São estas alterações infra-estruturais - em germe, e posterior desenvolvimento, desde, a máquina a vapor, antes, e da telegrafia, acompanhadas do computador desde meados do século XX - que, evoluindo, cruzando-se e amadurecendo, estão na raiz da situação contemporânea que está a «permitir» um processo globalização tendo, como resultado mais visível, a emergência da Ásia - em particular a China e também a Índia - como «centro» do novíssimo Mundo. Sim, porque é chegada a vez - o momento histórico - do Ocidente, no mínimo em decadência relativa, passar o testemunho. Está a sair-lhe o tiro da globalização pela culatra, se bem que ainda tenha argumentos para jogar - refiro-me evidentemente aos EUA.
Argumenta-se por vezes que foram os portugueses os primeiros a globalizar. É certo terem iniciado um processo com algumas características de tal movimento. Mas a verdade é que, nesse tempo, as bases científicas e tecnológicas e as decorrentes infra-estruturas de «comunicações e transportes» necessárias ainda a Humanidade não as tinha criado. Mais não poderia ter sido conseguido no século XVI.
Agora tudo é diferente.
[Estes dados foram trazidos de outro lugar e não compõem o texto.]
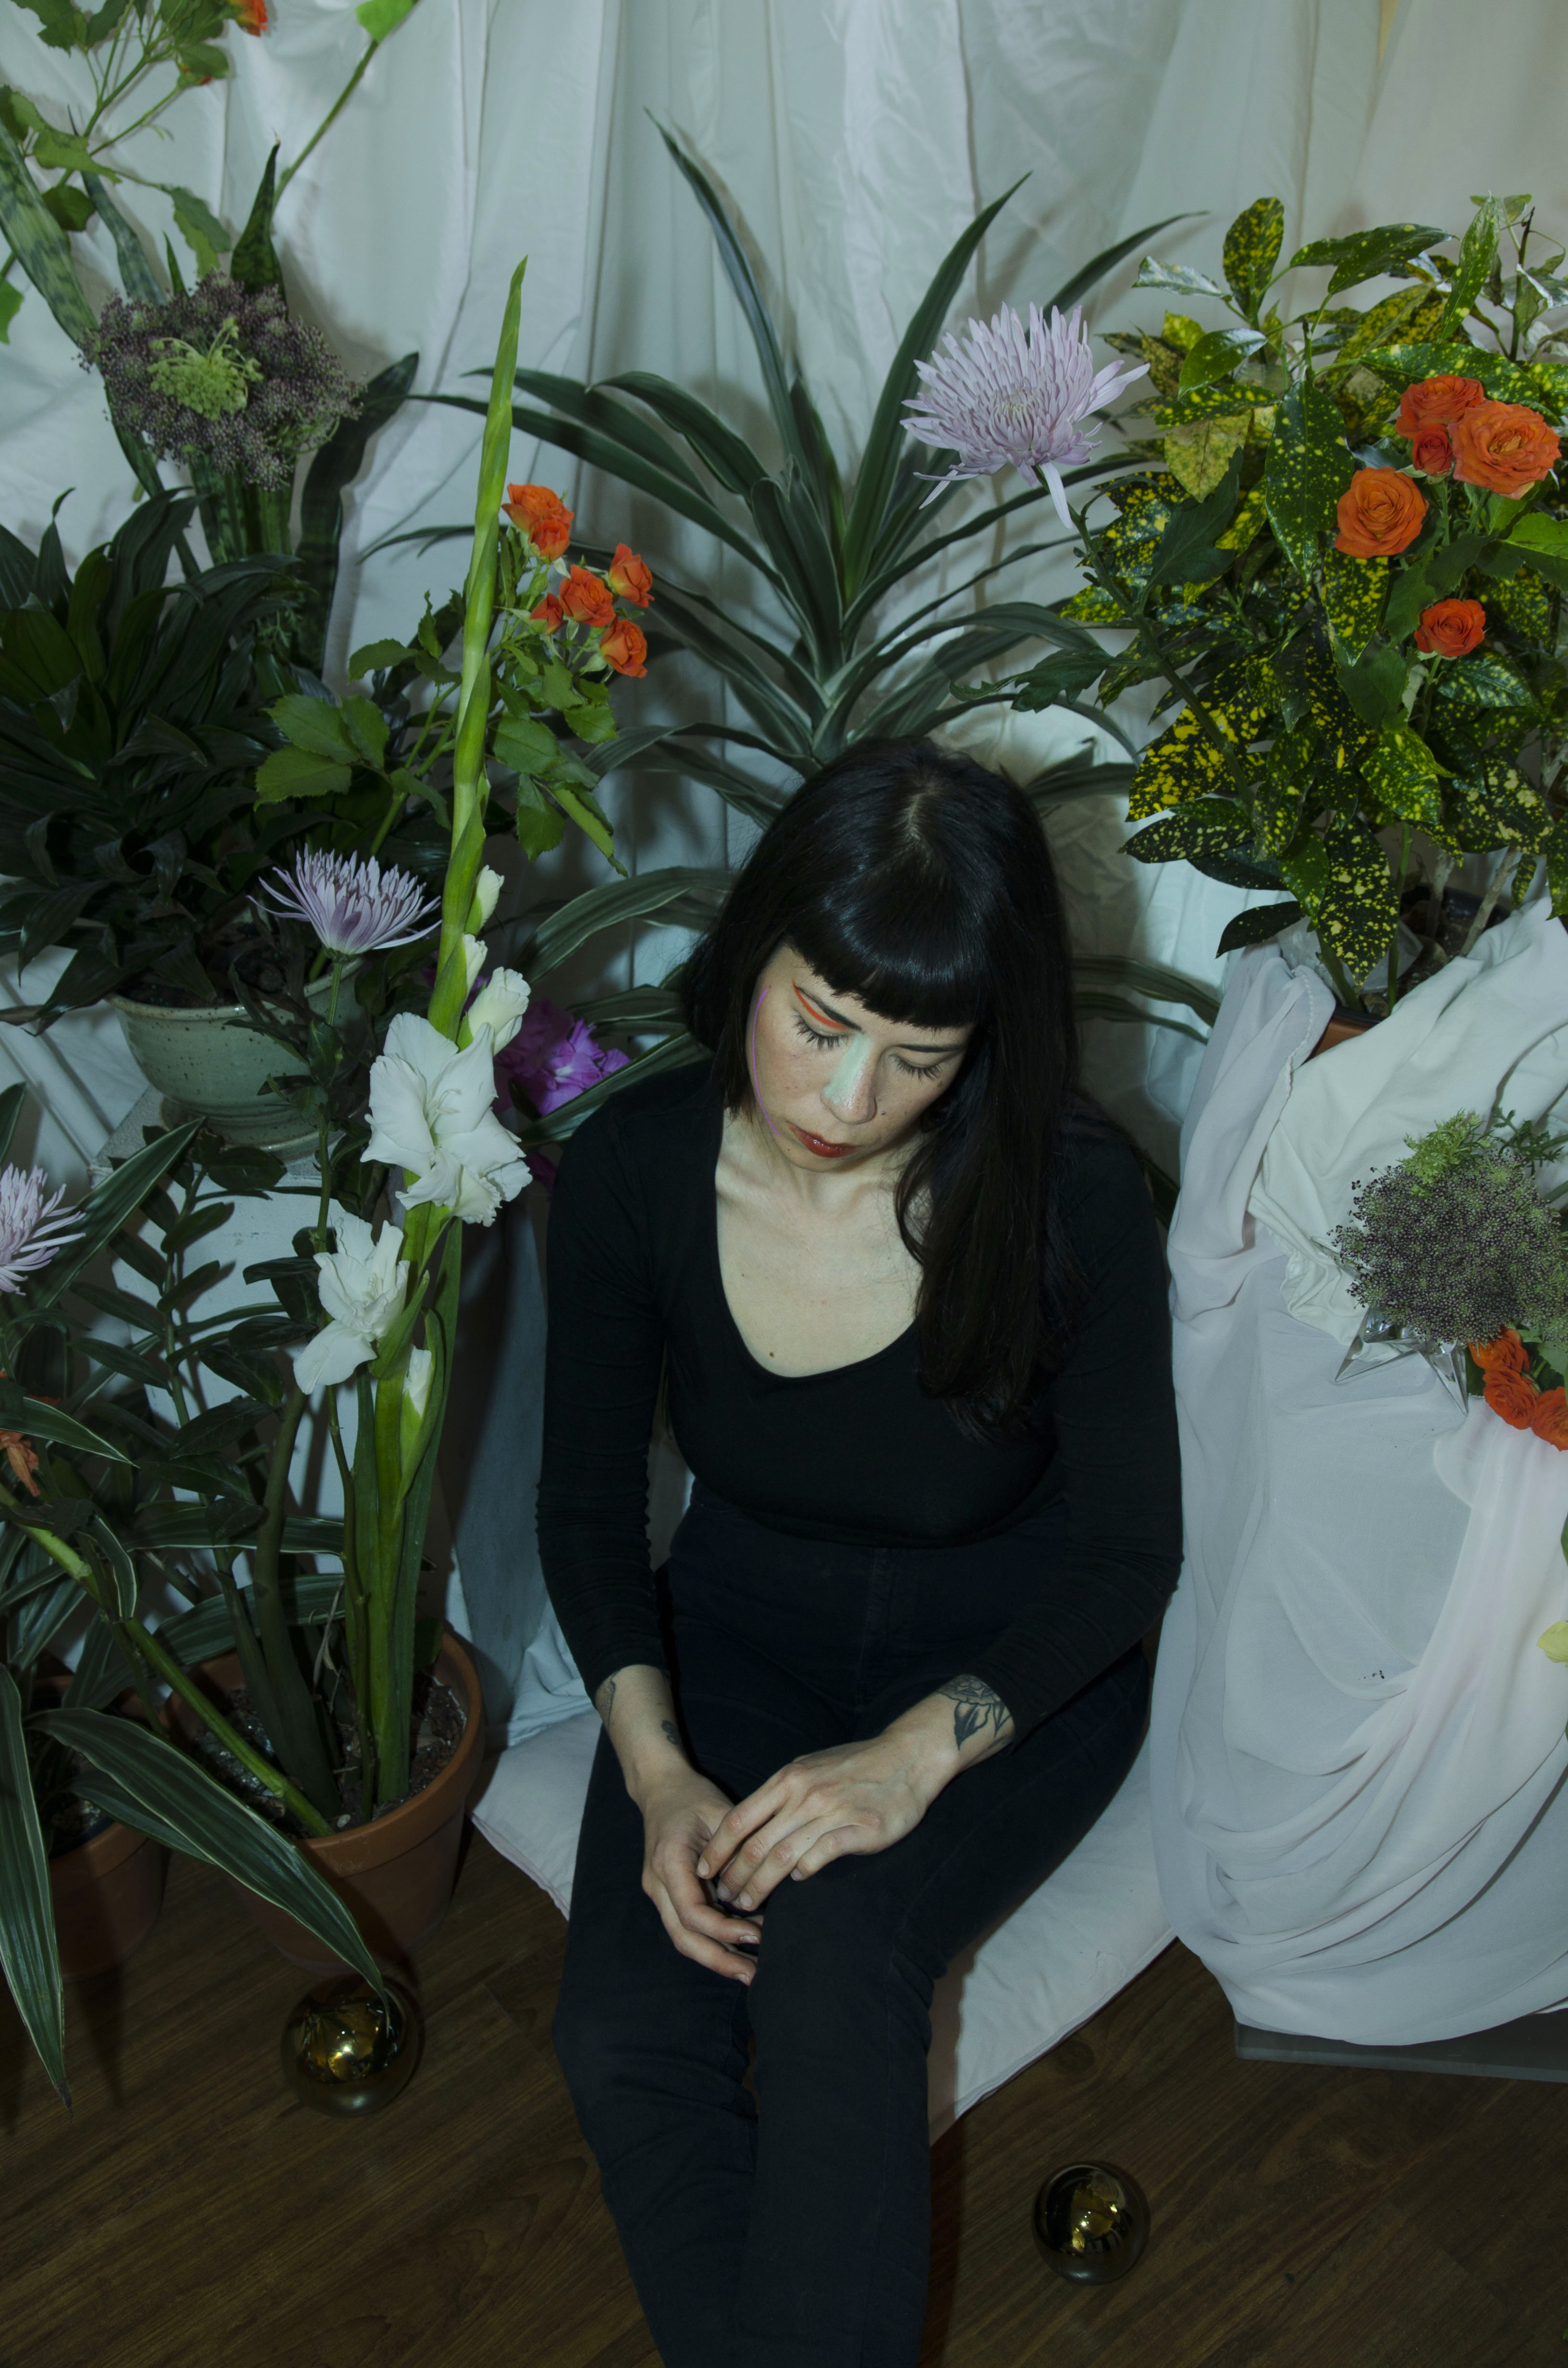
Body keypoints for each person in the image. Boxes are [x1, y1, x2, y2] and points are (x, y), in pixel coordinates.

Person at [538, 739, 1181, 2368]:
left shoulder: (1076, 1198)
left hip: (1014, 1658)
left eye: (917, 1058)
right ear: (754, 954)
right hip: (743, 1629)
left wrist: (912, 1761)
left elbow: (1126, 1559)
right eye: (820, 1026)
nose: (846, 1100)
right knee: (625, 2028)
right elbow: (588, 1507)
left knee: (834, 1962)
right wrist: (659, 1768)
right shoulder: (628, 1171)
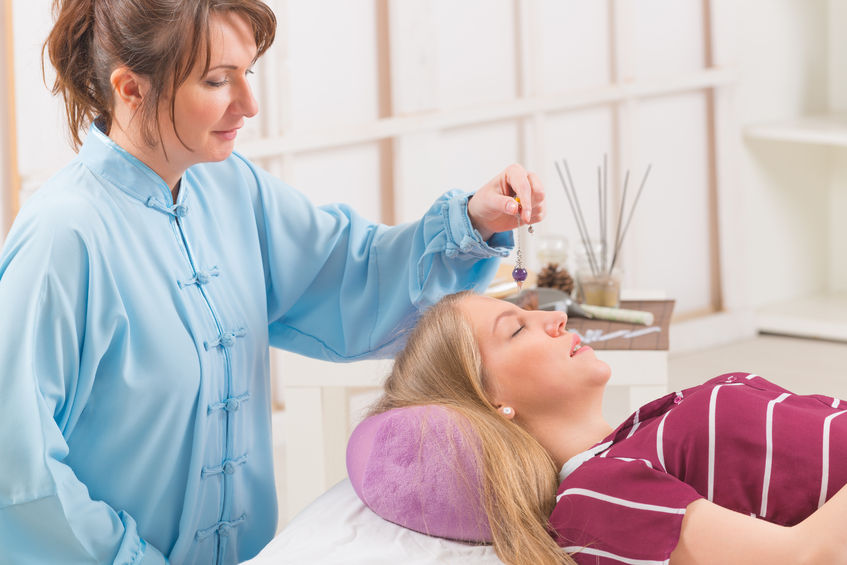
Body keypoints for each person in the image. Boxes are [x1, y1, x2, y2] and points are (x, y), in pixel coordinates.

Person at [0, 1, 547, 564]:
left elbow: (350, 275)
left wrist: (472, 221)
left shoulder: (230, 189)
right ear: (131, 89)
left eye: (248, 72)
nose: (249, 104)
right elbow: (18, 474)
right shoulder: (62, 238)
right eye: (217, 80)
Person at [371, 291, 847, 565]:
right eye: (515, 329)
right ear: (494, 403)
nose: (555, 317)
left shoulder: (637, 436)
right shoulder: (592, 497)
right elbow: (806, 557)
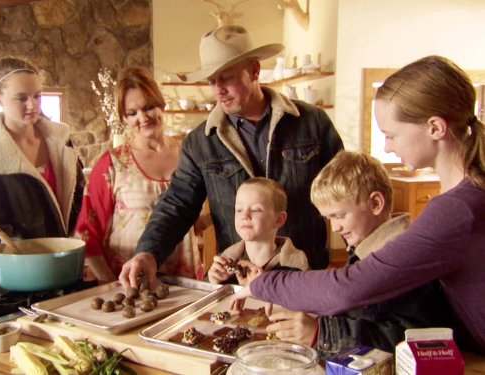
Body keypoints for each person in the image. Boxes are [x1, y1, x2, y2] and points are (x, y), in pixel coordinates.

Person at [231, 55, 485, 354]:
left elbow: (348, 288)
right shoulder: (466, 195)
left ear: (435, 128)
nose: (388, 146)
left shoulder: (458, 209)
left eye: (391, 135)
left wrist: (263, 285)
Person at [119, 24, 344, 289]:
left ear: (255, 70)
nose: (217, 91)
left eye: (226, 78)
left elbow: (346, 196)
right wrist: (148, 251)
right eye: (212, 81)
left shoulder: (311, 123)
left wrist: (358, 260)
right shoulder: (200, 142)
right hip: (238, 282)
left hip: (306, 279)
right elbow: (177, 205)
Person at [262, 151, 452, 357]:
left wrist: (322, 333)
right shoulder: (365, 248)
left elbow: (411, 341)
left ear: (375, 204)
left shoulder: (402, 260)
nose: (335, 227)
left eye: (340, 215)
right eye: (329, 218)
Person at [75, 66, 202, 282]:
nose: (142, 118)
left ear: (161, 105)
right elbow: (87, 234)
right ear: (123, 119)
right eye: (132, 113)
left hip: (185, 283)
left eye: (148, 107)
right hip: (129, 287)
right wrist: (110, 284)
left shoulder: (189, 156)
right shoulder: (112, 165)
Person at [0, 56, 84, 244]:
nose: (32, 105)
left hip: (70, 255)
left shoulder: (62, 140)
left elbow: (80, 197)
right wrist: (34, 255)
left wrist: (77, 240)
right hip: (20, 262)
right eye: (21, 98)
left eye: (37, 96)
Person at [207, 177, 308, 285]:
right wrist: (214, 281)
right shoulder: (227, 258)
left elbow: (301, 299)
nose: (244, 216)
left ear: (279, 220)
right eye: (239, 210)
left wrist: (261, 287)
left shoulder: (296, 264)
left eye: (255, 210)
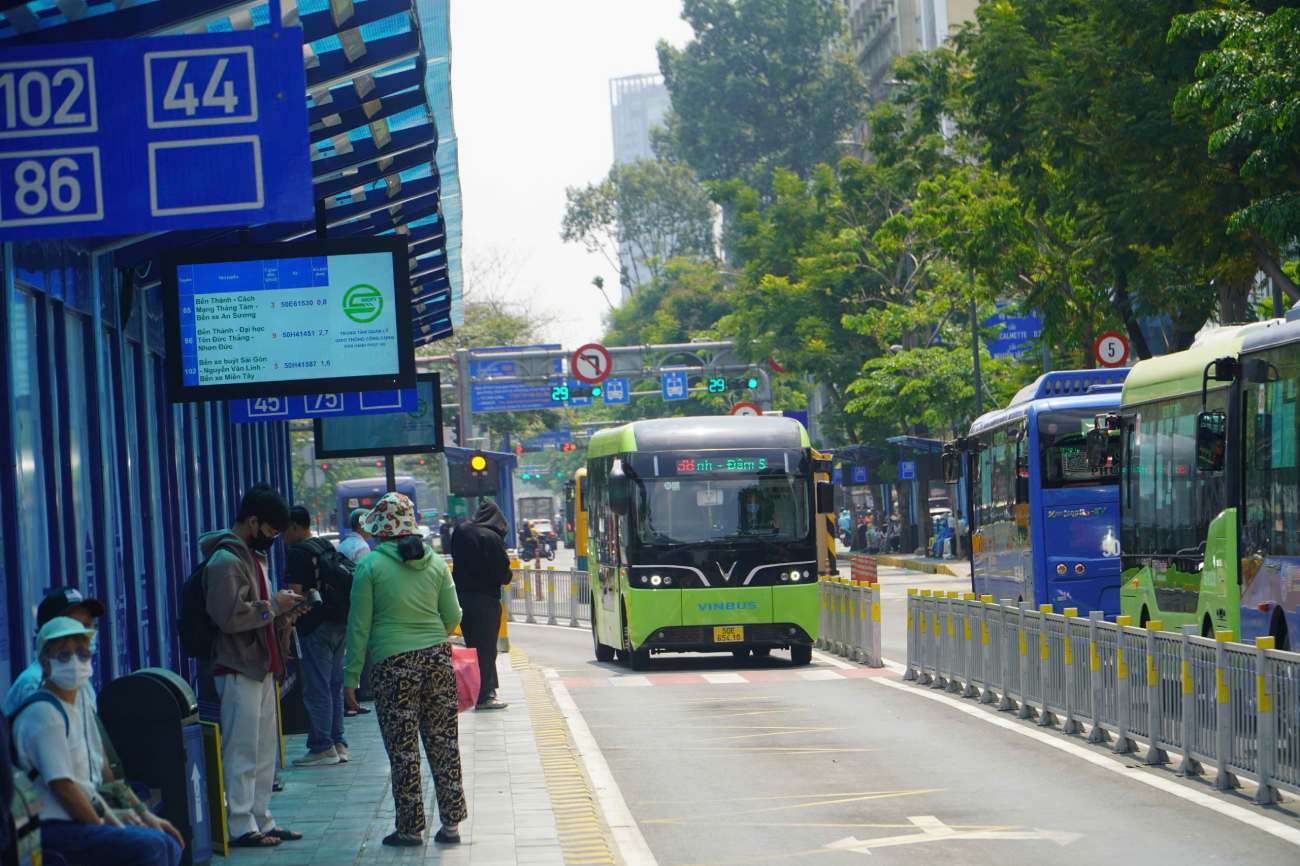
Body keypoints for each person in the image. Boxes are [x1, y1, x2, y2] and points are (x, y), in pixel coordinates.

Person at [344, 493, 467, 848]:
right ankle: (451, 825)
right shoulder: (435, 563)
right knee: (444, 742)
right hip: (438, 661)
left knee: (403, 749)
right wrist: (430, 637)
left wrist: (351, 677)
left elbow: (359, 627)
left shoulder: (369, 567)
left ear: (380, 531)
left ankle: (410, 829)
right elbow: (454, 616)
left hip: (393, 666)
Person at [12, 617, 182, 866]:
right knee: (150, 846)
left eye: (82, 654)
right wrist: (103, 825)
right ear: (45, 663)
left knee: (167, 841)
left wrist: (134, 816)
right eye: (64, 655)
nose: (75, 662)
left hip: (75, 824)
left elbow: (90, 785)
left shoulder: (74, 706)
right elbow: (64, 788)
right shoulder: (45, 714)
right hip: (50, 829)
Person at [202, 483, 304, 849]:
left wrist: (283, 609)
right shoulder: (225, 561)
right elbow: (230, 616)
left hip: (260, 664)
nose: (273, 538)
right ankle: (240, 824)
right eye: (271, 530)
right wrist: (274, 606)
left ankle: (261, 817)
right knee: (242, 749)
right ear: (253, 521)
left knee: (263, 751)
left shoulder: (250, 557)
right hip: (238, 666)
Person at [283, 506, 350, 767]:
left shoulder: (298, 552)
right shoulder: (325, 545)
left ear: (295, 527)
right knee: (334, 684)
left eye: (284, 530)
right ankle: (338, 743)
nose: (282, 537)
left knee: (317, 687)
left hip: (315, 627)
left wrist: (286, 628)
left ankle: (322, 746)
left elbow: (295, 595)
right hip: (339, 623)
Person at [448, 500, 512, 710]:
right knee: (486, 649)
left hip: (462, 598)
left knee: (473, 647)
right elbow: (503, 574)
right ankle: (485, 695)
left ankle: (477, 691)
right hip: (485, 600)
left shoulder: (461, 531)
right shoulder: (491, 538)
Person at [4, 586, 105, 718]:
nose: (85, 634)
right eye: (75, 626)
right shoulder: (34, 684)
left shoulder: (79, 680)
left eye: (89, 625)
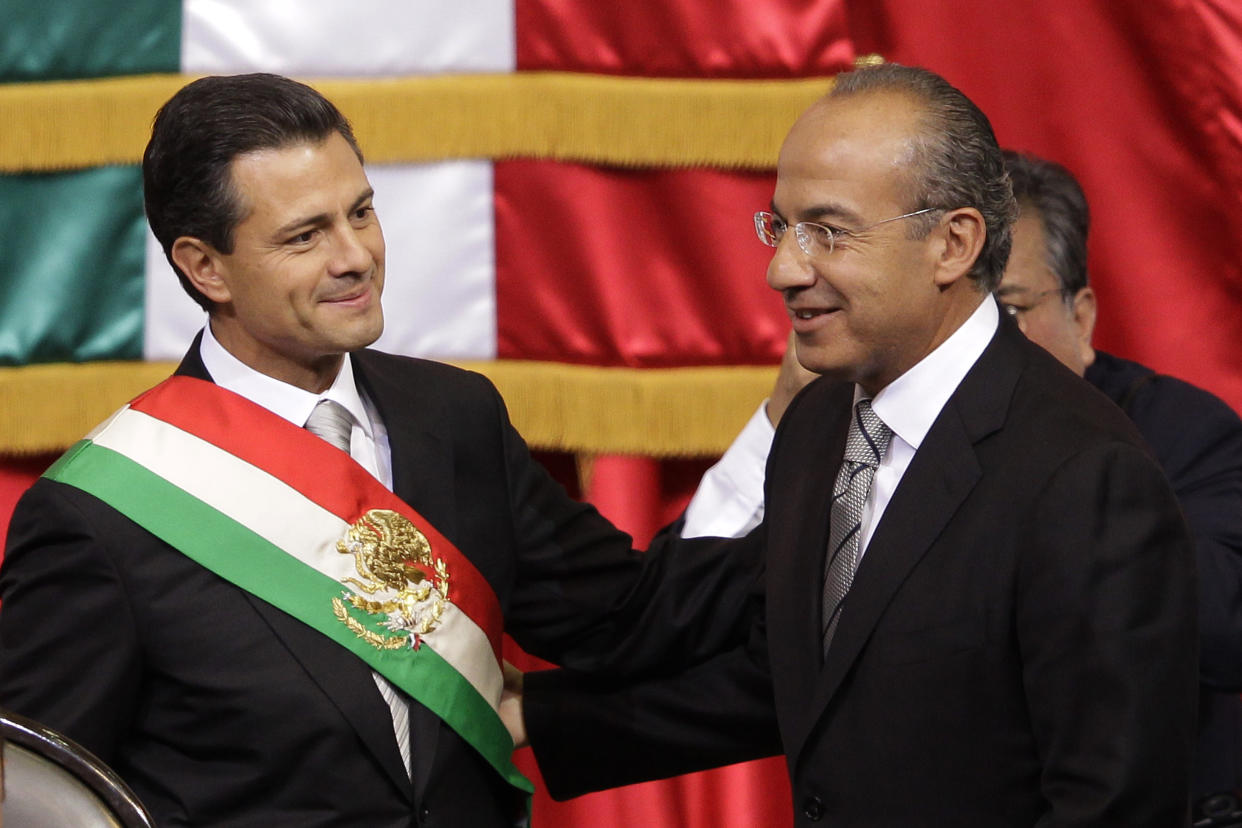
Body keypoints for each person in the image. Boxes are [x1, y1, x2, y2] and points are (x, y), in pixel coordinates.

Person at [0, 73, 760, 827]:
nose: (355, 256)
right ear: (205, 268)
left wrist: (826, 482)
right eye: (306, 236)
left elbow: (632, 623)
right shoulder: (101, 514)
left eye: (360, 213)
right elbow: (42, 800)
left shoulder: (456, 417)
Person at [516, 63, 1199, 825]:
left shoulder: (1086, 476)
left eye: (828, 233)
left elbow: (1114, 807)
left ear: (953, 243)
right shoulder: (817, 426)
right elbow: (807, 673)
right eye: (779, 226)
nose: (782, 269)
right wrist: (540, 714)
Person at [681, 149, 1242, 808]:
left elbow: (1219, 632)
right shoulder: (863, 432)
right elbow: (742, 624)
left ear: (1082, 318)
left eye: (1005, 308)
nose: (973, 336)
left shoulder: (1170, 436)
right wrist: (782, 414)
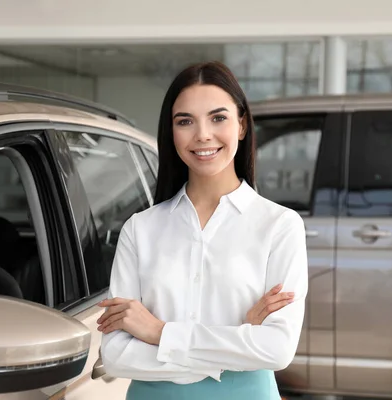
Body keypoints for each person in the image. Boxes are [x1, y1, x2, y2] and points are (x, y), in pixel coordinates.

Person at [97, 61, 308, 400]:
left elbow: (277, 350)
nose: (203, 135)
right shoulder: (141, 229)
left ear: (241, 125)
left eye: (218, 117)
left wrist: (158, 332)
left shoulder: (279, 226)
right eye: (185, 121)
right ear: (171, 132)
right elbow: (117, 357)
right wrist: (239, 339)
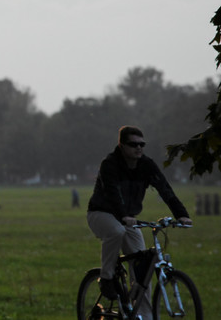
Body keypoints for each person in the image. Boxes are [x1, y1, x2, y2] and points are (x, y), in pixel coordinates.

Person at [87, 126, 191, 306]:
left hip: (128, 219)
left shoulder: (146, 165)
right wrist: (124, 215)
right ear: (121, 145)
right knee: (117, 231)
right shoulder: (110, 164)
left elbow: (165, 189)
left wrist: (181, 215)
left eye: (142, 144)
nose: (138, 148)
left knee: (143, 270)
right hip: (101, 213)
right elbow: (113, 193)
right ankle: (106, 278)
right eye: (133, 144)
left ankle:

As comunicações entre as pessoas, entre estas e as máquinas, e entre as máquinas, cruzam o globo de forma que, para todos os efeitos práticos, nos parece instantânea, permitindo, entre outras coisas, um fluxo permanente de transacções da esfera financeira ou reuniões multilaterais de negociação e decisão entre direcções de organismos e grupos de pessoas estando, vivendo e trabalhando em pontos diferentes do mundo, em qualquer dos seus 24 fusos horários. Estas possibilidades de comunicações combinadas com um eficiente sistema de transportes de pessoas e mercadorias, eficiente em termos de segurança e de baixo risco, mas também eficiente no sentido de baixos custos proporcionando a sua utilização maciça, conduziram à expansão imensa dos processos de «deslocalização» de produção de bens e serviços. «Deslocalização», se assim se pode chamar por extensão de linguagem, inclusive registada ao nível das actividades de I&D(1) : a China já é o segundo país do mundo nesta matéria e a Índia - de onde já não é necessário emigrar, sobretudo para os EUA, para desempenhar funções altamente qualificadas - já ia no oitavo lugar há algum tempo.
Enfim, nós continuamos a ver o que dá isso do Plano Tecnológico, a procurar cumprir os objectivos da UE para 2010 e entretidos com as nossas parcerias americanas. Chegaremos lá?